How come Elk was ignored then? Said Gray in Elk: “The evident meaning of these last words is not merely subject in some respect or degree to the jurisdiction of the United States, but completely subject to their political jurisdiction and owing them direct and immediate allegiance. And the words relate to the time of birth in the one case, as they do to the time of naturalization in the other.”
How come Wong ignored the legislative intent or meaning placed on the words? John Paul Stevens: “A refusal to consider reliable evidence of original intent in the Constitution is no more excusable than a judge’s refusal to consider legislative intent.”Â
No matter how much spin or lipstick you try and place on Wong, it still suffers from zero support from history and defined legislative law. In other words, Wong will always be a deliberate judicial lie honored only those who lack honor themselves such as yourself.
In Reply to JimAZtec: I have spent many hours thinking about whats causing this madness. The supreme court has never ruled to define NB other than in its accepted legal definition. Perhaps this deceit went far further than most thought, and reaced a point where to avoid anarcy the court remains silent. By doing so the court is violating their constitutional charter. The lesser of two evils? Media experts say art 14 and citizenship are what qualify the president. Most people belive that, why not just leave it there? Why I will continue to fight this is not whos in office, in some ways bush and mccain seem to be littlt better. Its what this will pry the door open to. The constitution is already in peril even before this mess sterted,[I know I cant type] This will take us to a place were we wont be able to come back from. Of all the dangers the framers wrote about this is the one issue they feared the most.
From reading all the material on the subject of natural born citizens I can’t help but conclude the following:
1) Citizens of the united states was never properly defined by the framers mainly because only state law could define whom were born a citizen of the state.
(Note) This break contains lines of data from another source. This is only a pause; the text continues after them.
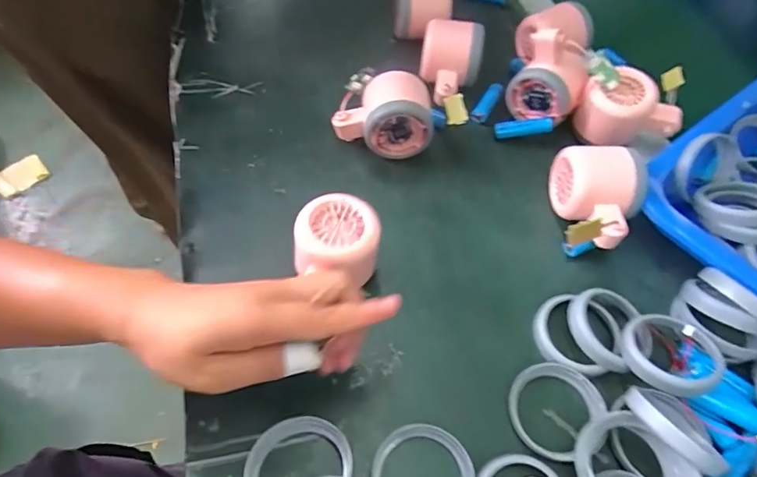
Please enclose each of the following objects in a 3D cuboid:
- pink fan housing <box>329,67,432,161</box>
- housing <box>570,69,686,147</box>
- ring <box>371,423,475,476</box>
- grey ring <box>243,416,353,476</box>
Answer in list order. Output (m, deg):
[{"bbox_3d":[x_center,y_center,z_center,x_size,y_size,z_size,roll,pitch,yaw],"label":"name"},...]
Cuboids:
[{"bbox_3d":[0.004,-0.113,0.415,0.084,0.058,0.067,4,55,-1],"label":"pink fan housing"},{"bbox_3d":[0.218,-0.117,0.417,0.085,0.048,0.048,1,56,-2],"label":"housing"},{"bbox_3d":[0.026,0.139,0.272,0.059,0.007,0.058,1,56,-2],"label":"ring"},{"bbox_3d":[-0.044,0.132,0.267,0.058,0.019,0.056,1,56,-2],"label":"grey ring"}]

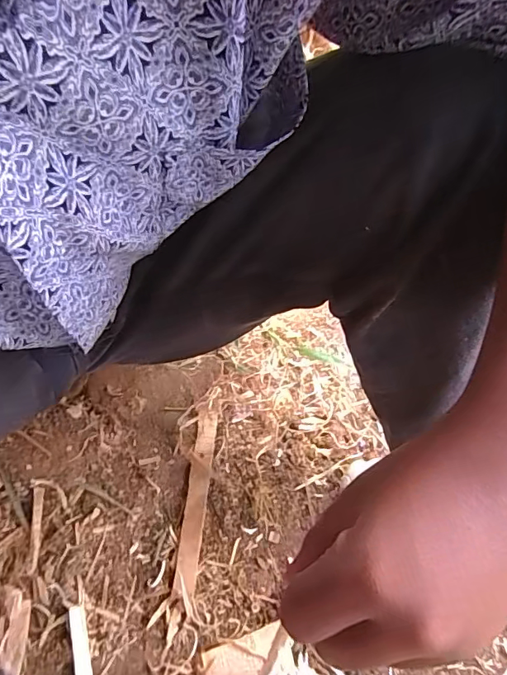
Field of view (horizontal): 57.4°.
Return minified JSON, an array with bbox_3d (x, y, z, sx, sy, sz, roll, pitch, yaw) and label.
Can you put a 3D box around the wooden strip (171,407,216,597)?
[{"bbox_3d":[-0.060,0.165,0.489,0.022,0.005,0.188,8,59,-4],"label":"wooden strip"}]

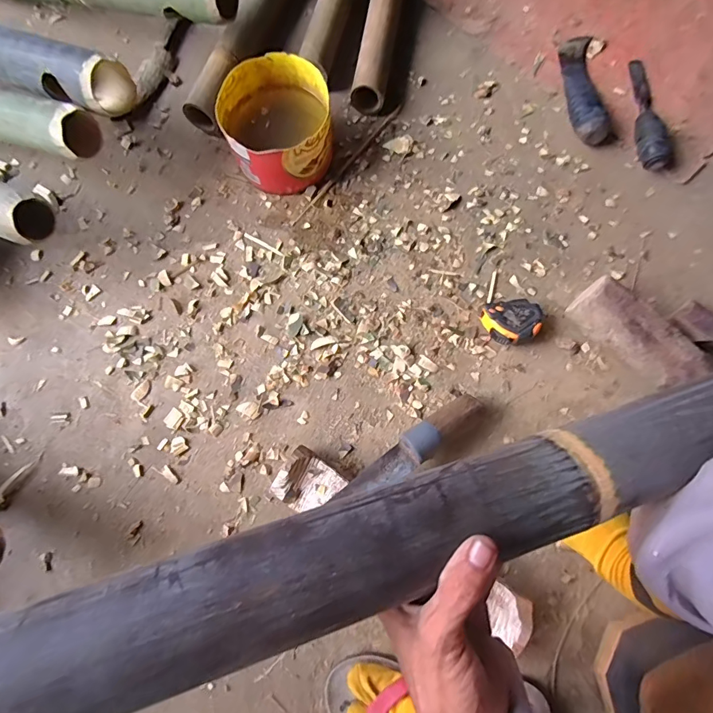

This explains I think the many early state laws that denied citizenship upon birth to non-resident aliens who had taken no oath of allegiance.
2) Congress in 1866 recognized not all states recognized people of color as citizens and set out to define who were citizens of the united states through statute and amendment to the constitution.
3) Congress decided to recognize all persons born or naturalized as citizens of the united states as long as they could not be claimed as subjects of another country.
4) The 14th amendment was clearly designed to recognized only those politically attached to the nation (citizens) and no other.
5) Just as a naturalized citizen cannot be claimed by any other foreign power as their citizens, neither can anyone born.
Obama cannot be a citizen of the united states under the true meaning behind born or naturalized subject to the jurisdiction of the united states. Justice Gray himself confirmed this in Elk v Wilkins writing for the majority in defining subject to the jurisdiction as political attachment and not mere place of birth. This was in perfect agreement with acts of congress of 1866, 1868 and 1874. Elk is the only court case where the court was specifically asked to rule on what “subject to the jurisdiction” means. This question was not before the court in Wong Kim Ark.
This crazy notion that place of birth controls citizenship is so contrary to written law makes you wonder how so many got carried away with such an easily debunked belief.
I have always considered it a weird argument that place of birth creates the required allegiance for citizenship for aliens yet the courts have been steadfast that change of location can never change ones allegiance. Go figure.